GPT Models for PR Review

Jul 11, 2023 | 1 minute read

Tags: blog, openai, chatgpt, development, software

Nerdy tech evangelist on a sailboat digital art

We had a problem all to familiar to development teams recently: Important feature needs releasing, but there is a backlog of pull requests which need reviewing.
I decided to give GPT-assisted PR review another try.
TL;DR - it’s promising but still needs work.

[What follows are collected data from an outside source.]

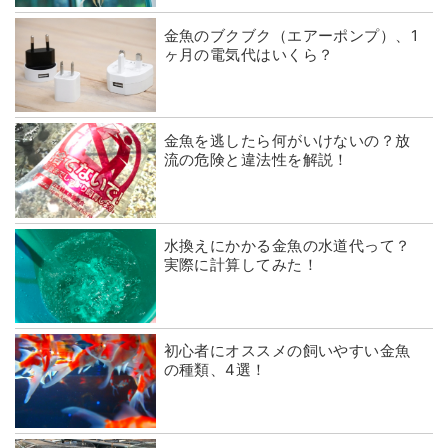
金魚のブクブク（エアーポンプ）、1
ヶ月の電気代はいくら？
金魚を逃したら何がいけないの？放
流の危険と違法性を解説！
水換えにかかる金魚の水道代って？
実際に計算してみた！
初心者にオススメの飼いやすい金魚
の種類、4選！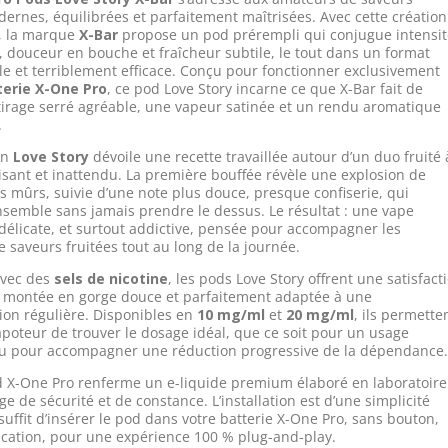
dernes, équilibrées et parfaitement maîtrisées. Avec cette création
, la marque
X-Bar
propose un pod prérempli qui conjugue intensi
 douceur en bouche et fraîcheur subtile, le tout dans un format
ble et terriblement efficace. Conçu pour fonctionner exclusivement
terie X-One Pro
, ce pod Love Story incarne ce que X-Bar fait de
tirage serré agréable, une vapeur satinée et un rendu aromatique
.
on
Love Story
dévoile une recette travaillée autour d’un duo fruité 
uisant et inattendu. La première bouffée révèle une explosion de
es mûrs, suivie d’une note plus douce, presque confiserie, qui
ensemble sans jamais prendre le dessus. Le résultat : une vape
 délicate, et surtout addictive, pensée pour accompagner les
 saveurs fruitées tout au long de la journée.
avec des
sels de nicotine
, les pods Love Story offrent une satisfact
e montée en gorge douce et parfaitement adaptée à une
on régulière. Disponibles en
10 mg/ml
et
20 mg/ml
, ils permette
poteur de trouver le dosage idéal, que ce soit pour un usage
ou pour accompagner une réduction progressive de la dépendance
 X-One Pro renferme un e-liquide premium élaboré en laboratoire
ge de sécurité et de constance. L’installation est d’une simplicité
 suffit d’insérer le pod dans votre batterie X-One Pro, sans bouton,
cation, pour une expérience 100 % plug-and-play.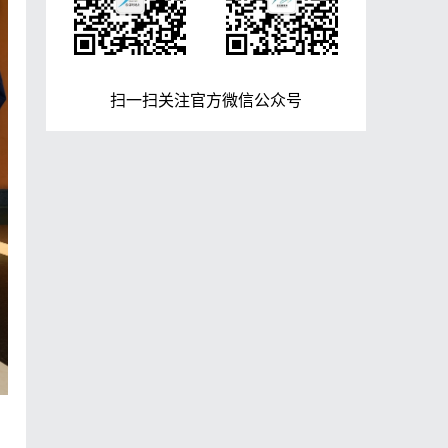
扫一扫关注官方微信公众号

I ran GPT against some spike (i.e. crap) code used to generate some statistics for this website, and here’s what it found:

  • 1x potentially valid review comment that I would’ve made as a human.
  • 2x generic “Cover Your Ass” type suggestions (review documentation, check variable names, write tests)
  • 6x items that linter/CiCd tools could’ve caught with better semantics, readability, and IDE integration.

The open source tools in this space are still evolving. I’m on waitlist for Github Next’s Co-Pilot PR Review, which seems to be the most promising.
The token limit (4k or 10k) barely fits small PRs, and splitting them across multiple requests limits static analysis capabilities.

Here are the tools I reviewed:
https://github.com/anc95/ChatGPT-CodeReview
https://github.com/vibovenkat123/review-gpt

Here is the sample review output for the crapcode PR reviewed: https://github.com/cianclarke/cianclarke.com/pull/3#discussion_r1259484521

If you’ve got any experience with GPT-assisted PR review, I’d love to hear about it.